GDF15 expression in patient sera determined by ELISA quantification. (A) GDF15 expression in healthy controls (n = 14); all CMT (n = 49), CMT1 (n = 24), PMP22d (n = 19), CMT2 (n = 17) and GARS/AARS (n = 8) neuropathy patients; GNE myopathy (n = 39), BMD (n = 30) and DMD (n = 4) patients. GDF15 ROC curves for: (B) CMT (all) versus control, AUC = 0.972 (95% CI; 0.936–1); (C) GARS/AARS versus control, AUC = 0.960 (95% CI; 0.886–1); (D) PMP22d versus control, AUC 974 (95% CI; 0.912–1). (E) GDF15 in control, mild (CMTES < 10) and severe patients (CMTES ≥ 10). (F) GDF15 versus CMTES in CMT patients, with regression shown for all patients and a CMTES < 15 subset.

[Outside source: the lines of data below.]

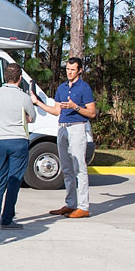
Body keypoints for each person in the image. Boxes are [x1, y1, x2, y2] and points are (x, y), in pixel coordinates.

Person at [31, 56, 96, 218]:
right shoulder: (62, 88)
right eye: (67, 69)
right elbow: (56, 111)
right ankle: (70, 204)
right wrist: (38, 103)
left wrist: (75, 107)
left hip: (77, 127)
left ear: (80, 71)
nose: (69, 72)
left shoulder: (84, 88)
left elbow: (92, 113)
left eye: (73, 70)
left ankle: (83, 207)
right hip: (62, 128)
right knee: (66, 168)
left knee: (79, 168)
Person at [0, 63, 36, 230]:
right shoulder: (23, 97)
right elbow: (33, 117)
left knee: (0, 178)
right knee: (14, 180)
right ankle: (7, 219)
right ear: (20, 78)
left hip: (1, 140)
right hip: (18, 140)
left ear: (5, 77)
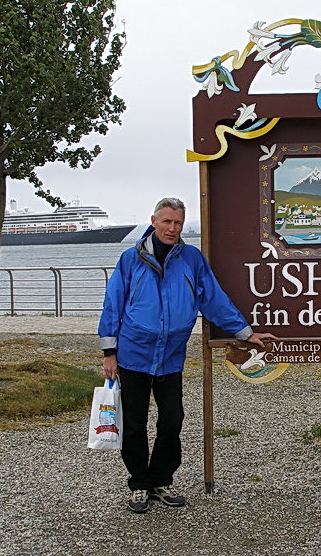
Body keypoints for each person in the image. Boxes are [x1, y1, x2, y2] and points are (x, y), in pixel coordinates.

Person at [98, 197, 275, 513]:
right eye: (167, 221)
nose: (172, 228)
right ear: (153, 221)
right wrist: (109, 352)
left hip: (170, 357)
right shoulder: (130, 259)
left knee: (172, 421)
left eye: (178, 223)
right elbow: (113, 304)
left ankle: (161, 481)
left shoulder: (191, 259)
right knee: (135, 425)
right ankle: (139, 484)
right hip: (133, 355)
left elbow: (213, 299)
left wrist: (245, 333)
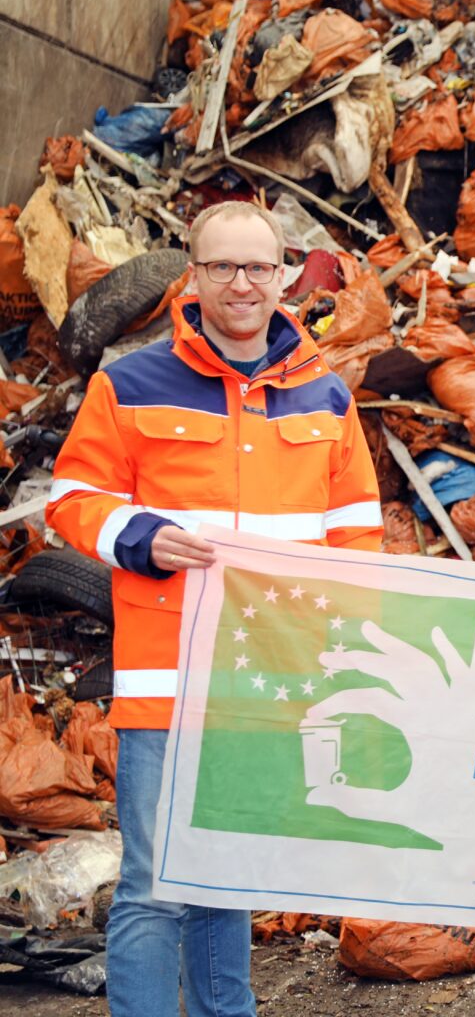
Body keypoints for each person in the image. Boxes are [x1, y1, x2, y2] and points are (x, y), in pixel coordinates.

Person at [46, 201, 383, 1016]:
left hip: (268, 689)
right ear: (192, 275)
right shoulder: (129, 383)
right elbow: (71, 497)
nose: (242, 283)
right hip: (169, 685)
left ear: (285, 278)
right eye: (224, 266)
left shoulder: (327, 398)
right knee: (156, 886)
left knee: (226, 877)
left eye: (259, 267)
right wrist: (139, 535)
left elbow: (358, 538)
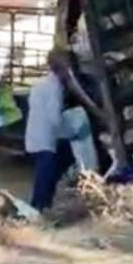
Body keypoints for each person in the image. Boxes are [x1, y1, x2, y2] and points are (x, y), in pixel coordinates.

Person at [26, 50, 76, 210]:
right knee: (45, 177)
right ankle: (39, 208)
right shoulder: (55, 88)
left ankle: (42, 206)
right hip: (45, 139)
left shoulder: (40, 84)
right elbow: (55, 119)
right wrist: (72, 132)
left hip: (35, 136)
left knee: (47, 175)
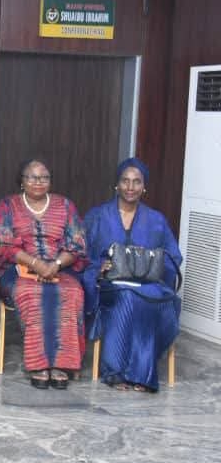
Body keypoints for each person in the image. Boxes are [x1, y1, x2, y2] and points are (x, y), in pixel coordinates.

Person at [84, 158, 182, 393]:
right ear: (116, 184)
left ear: (144, 186)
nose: (130, 187)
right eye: (125, 181)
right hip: (110, 285)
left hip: (147, 284)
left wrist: (153, 264)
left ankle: (141, 373)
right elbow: (79, 253)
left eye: (137, 182)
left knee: (159, 302)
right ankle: (117, 371)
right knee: (128, 297)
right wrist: (98, 267)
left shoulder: (156, 220)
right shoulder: (97, 216)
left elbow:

Statistical significant indicated by Student’s t-test, where *P < 0.05, **P < 0.01, ***P < 0.001, ****P < 0.0001.

Figure 8

Complement components and NCAM1 are increased in skeletal muscle of CMT patients. Confocal microscopy detects more (A) complement C1q, (B) complement C3, and (C) NCAM1-positive structures in muscle biopsies of two patients with CMT due to pathogenic variants in FIG4 and GDAP1 compared to age- and sex-matched healthy controls (each in red). In contrast, muscle biopsies from healthy controls show more α-bungarotoxin (BTX, green) positive structures along the basement membrane (Spectrin, grey). Scale bars = 20 µm in overview scans, 10 µm in detail scans (indicated by white box).